EXTRACTED TEXT.
- Opening Delimiter -
Dear Friends:

The following news appear in the New York Times this morning (16 03 2012)


:1. Tough Tasks Ahead for India's Youngest Chief Minister  (Note:Copied in a 
separate post)
 2. Can India's Mr 'Fix It' Spur Growth? (Note:A critique of India's recent 
Budget copied below}
 3. Artist Bharti Kher Explores the Idea of Home
 4. What's Really Happened to Rail Fares in the Last Nine Years 
 5.Image of the Day: March 15


Global Business news: Bad Loans at State-Run Banks Add to India's Woes
-bhuban




Can India’s ‘Mr. Fix It’ Spur Growth?
By VIVEK DEHEJIA

The stakes are high for India’s finance minister, Pranjab Mukherjee, as he 
delivers the annual statement of the Union Budget.
Will Mr. Mukherjee do anything today to answer the growing chorus of criticism 
of his government’s poor record of economic management and failure to push 
forward its own economic liberalization agenda? Will anything in today’s budget 
help resuscitate the economy’s flagging growth rate?
The last few months haven’t been kind to the Indian economy. Nor has its 
steward, the aging political veteran and all-purpose fixer, Mr. Mukherjee, been 
able to do much, if anything, to stem the tide. Just a year ago, after two 
straight years of economic growth above 8 percent, there was talk that the 
country might join China in the exalted league of major economies with 
sustained double-digit growth.
That’s been revealed to be a pipe dream, as India recorded only 6.1 percent 
growth in the last quarter of 2011. When the dust has settled and the final 
statistics are in, it’s likely we’ll find that the economy has grown at under 7 
percent for the fiscal year that’s coming to an end on March 31.
- Closing Delimiter -
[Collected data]
- Opening Delimiter -
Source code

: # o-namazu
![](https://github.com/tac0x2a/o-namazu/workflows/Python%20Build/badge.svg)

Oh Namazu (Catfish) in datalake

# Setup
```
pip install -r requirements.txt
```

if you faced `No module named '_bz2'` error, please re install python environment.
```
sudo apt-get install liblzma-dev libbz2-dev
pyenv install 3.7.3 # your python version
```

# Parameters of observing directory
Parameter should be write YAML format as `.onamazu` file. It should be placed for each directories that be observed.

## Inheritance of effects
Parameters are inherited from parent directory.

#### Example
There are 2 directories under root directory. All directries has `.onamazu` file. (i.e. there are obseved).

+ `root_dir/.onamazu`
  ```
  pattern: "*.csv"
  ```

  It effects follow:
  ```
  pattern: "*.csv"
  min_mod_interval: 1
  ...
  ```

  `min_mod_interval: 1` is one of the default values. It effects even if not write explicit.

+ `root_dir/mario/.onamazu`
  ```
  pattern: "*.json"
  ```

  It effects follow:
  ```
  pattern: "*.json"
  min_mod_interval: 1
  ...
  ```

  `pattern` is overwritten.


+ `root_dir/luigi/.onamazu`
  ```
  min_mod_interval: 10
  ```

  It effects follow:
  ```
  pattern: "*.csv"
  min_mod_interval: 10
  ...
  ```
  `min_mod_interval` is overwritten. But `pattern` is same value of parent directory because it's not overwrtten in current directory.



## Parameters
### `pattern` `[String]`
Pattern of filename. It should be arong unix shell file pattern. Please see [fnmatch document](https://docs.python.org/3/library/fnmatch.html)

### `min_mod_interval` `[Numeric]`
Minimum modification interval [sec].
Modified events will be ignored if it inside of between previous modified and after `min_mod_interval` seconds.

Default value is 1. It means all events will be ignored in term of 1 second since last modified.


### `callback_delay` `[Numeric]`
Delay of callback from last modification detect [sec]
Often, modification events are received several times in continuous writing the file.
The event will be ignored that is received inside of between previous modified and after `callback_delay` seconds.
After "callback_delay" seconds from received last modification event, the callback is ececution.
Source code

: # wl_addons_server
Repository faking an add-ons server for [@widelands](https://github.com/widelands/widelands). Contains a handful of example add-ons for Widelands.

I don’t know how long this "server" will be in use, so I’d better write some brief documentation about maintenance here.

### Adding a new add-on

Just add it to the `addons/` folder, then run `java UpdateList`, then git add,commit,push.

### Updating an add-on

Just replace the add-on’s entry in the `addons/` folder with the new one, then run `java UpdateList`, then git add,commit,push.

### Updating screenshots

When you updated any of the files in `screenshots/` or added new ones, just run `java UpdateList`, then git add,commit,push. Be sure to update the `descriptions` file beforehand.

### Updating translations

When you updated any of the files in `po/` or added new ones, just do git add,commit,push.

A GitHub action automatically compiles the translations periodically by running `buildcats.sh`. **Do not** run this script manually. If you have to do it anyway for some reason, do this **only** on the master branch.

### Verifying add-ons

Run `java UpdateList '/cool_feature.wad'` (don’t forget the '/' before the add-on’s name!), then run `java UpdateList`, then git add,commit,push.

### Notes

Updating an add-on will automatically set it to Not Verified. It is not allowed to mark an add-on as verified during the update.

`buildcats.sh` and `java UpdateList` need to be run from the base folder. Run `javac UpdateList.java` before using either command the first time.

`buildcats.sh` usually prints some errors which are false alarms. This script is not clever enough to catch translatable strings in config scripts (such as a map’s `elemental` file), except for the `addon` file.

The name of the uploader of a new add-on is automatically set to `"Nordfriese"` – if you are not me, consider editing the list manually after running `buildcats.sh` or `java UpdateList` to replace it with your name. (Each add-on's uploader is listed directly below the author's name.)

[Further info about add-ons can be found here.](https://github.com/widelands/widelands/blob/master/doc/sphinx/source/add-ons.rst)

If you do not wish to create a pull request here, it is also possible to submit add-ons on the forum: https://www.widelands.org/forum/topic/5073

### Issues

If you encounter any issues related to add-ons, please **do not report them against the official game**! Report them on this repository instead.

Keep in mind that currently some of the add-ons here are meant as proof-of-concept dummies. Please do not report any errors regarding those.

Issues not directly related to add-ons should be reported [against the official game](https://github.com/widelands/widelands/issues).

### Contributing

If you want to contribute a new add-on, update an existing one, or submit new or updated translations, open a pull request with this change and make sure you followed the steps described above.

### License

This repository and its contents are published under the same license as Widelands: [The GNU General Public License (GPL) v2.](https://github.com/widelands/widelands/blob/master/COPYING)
- Closing Delimiter -
Pick up the article on India's budget and slowing growth after its last sentence and continue it.

RESULT OF THIS EXERCISE.
While 7 percent growth is beyond the wildest dreams of any developed country 
finance minister, as the world digests the aftermath of both the global 
financial crisis and the Eurozone crisis, it’s a poor performance for a large 
emerging economy like India.
The underlying fundamentals of high domestic savings and investment – even 
given the leakage caused by fiscal profligacy – suggest that the economy 
shouldn’t be much below 8 percent growth.
That’s because textbook economic growth theory tells us that a savings to 
investment rate of 35 percent, and an incremental capital-output ratio of 4, 
both of which India has, if not better, should give the country a potential 
growth rate of 8.75 percent. Even allowing for the global slowdown, falling 
below 8 percent is bad news, and below 7 is appalling.
A government’s budget statement can’t create rapid economic growth, but it can 
certainly enable it (or do the opposite). And higher growth is a crucial means 
to the end of poverty reduction, and so arguably more important for the “aam 
admi” (common person) than for “India Inc.”
Will Mr. Mukherjee’s budget answer the call?